One of the concerns with social anxiety is that it can be accompanied by feeling intense shame. You mustn’t make your teen feel more shame when you recommend getting help for anxiety.

Now is the right time for him to begin working on his social anxiety. The mask can be used as a temporary way to step outside of his comfort zone as he works through how his anxiety develops and presents.

What does his anxiety look like?

Here are some of the signs of a social anxiety disorder when confronted with uncomfortable situations:

  • Feeling nauseous or having other stomach troubles.
  • A rapid heart rate with no other apparent cause.
  • Blushing and sweating.
  • A blank mind, with no idea what to say.
  • Avoiding eye contact and speaking softly.
  • Fearing meeting new people.
  • Feeling uncomfortable even around known people.
  • Feeling constantly judged.
  • Avoiding going places where other people are.
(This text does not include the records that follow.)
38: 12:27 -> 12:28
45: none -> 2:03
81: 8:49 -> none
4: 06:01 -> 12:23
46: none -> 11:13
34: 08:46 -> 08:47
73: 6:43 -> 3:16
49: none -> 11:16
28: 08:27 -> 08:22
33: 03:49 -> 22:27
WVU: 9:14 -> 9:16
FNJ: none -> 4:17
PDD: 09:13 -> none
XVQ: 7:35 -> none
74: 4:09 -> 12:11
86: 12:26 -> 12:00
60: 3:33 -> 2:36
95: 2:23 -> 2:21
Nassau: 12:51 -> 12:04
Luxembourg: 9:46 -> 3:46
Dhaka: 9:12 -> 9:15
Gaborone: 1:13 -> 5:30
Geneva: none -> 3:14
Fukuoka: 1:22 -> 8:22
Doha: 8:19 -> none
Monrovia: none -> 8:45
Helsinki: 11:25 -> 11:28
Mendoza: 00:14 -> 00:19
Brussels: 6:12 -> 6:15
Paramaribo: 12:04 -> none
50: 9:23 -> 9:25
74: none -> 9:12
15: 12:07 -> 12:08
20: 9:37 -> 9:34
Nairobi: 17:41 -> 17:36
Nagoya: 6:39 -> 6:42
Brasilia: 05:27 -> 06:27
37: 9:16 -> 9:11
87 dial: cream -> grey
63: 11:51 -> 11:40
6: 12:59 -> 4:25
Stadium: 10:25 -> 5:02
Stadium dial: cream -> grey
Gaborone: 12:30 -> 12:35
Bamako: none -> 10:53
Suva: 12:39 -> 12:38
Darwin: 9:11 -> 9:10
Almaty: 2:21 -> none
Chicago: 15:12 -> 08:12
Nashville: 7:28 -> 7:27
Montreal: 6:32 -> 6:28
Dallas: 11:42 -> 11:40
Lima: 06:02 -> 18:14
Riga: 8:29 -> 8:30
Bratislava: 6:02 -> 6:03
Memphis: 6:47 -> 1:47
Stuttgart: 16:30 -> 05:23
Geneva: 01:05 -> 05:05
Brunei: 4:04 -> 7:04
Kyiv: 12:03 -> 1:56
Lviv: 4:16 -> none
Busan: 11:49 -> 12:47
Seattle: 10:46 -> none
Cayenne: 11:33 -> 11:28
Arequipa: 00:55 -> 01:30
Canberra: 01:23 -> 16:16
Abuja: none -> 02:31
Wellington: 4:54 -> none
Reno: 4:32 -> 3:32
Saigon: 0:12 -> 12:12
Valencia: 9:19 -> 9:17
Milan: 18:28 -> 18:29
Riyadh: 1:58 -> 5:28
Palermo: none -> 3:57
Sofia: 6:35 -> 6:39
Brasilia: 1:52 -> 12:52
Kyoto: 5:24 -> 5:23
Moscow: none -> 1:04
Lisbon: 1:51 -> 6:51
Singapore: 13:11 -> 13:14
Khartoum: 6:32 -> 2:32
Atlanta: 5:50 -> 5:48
Being isolated for over a year due to the pandemic could have potentially reinforced the social anxiety your teen already had. If his social anxiety and other mental wellness concerns are not addressed, they could potentially get worse. He may find it increasingly difficult to face other people and could withdraw more. The risk of developing depression and more severe anxiety is high.

Another concern is that your teen may have a form of health anxiety that has been made worse by living through a global pandemic. He may start to fear that being back at school, participating in sports, and being around other people will make him sick.

Steps to take to return to normalcy

Whether your teen likes it or not, steps are being taken to restore a sense of normalcy to all of our lives. This could result in increased anxiety as he faces returning to school.

There are some steps that you can take to help him get through this difficult phase:

  • Returning to school. Is homeschooling an option for your teen? If it is, you may want to consider this to help give him more time to work through his anxiety and stress about returning to school. If homeschool is not an option and a hybrid schedule isn’t available either, additional options will need to be considered. It is important that homeschooling not be a way to completely isolate himself from other people. The goal should be to return to school and normal social interactions within the school setting. Work with the school to determine the right return schedule for your teen, even if it starts with one class a week.
  • Stepping out of his comfort zone. While the mask can offer a measure of comfort and strength for your anxiety-infused teen, it can also be something keeping him from finding a solution to help with how his anxiety is controlling his life. This is an excellent opportunity to put the mask to good use. As he steps into new experiences outside of his comfort zone, the mask can give him some of the boldness that he’s otherwise been struggling to find. He can begin with going to grocery stores or meeting up with friends when it is safe to do so.
  • Therapeutic solutions. Exposure therapy and encouraging your teen to step outside of his comfort zone can prove helpful. Cognitive behavior therapy (CBT) can also prove helpful for struggling teens. Individual therapy can help your teen learn more about the source and management of your anxiety. Family therapy can help the whole family learn more about how to best support your teen as he works through his anxiety.
  • Medication options. While not the solution for every person, some medications can help those struggling with social anxiety. Working closely with mental health professionals, you and your teen can find the right solution that works well for them.

Returning to normalcy is something that many of us will struggle with as we come out of this pandemic. For a teen that struggles with anxiety, it’s going to be even more of a struggle. Getting him the right help can make a world of difference.

Therapy can help your son develop healthy coping mechanisms and manage his anxiety, as can time in a residential treatment facility. Normalcy is on the horizon for us all, getting your teen help now can ensure he’s better mentally equipped to step out into the post-COVID world.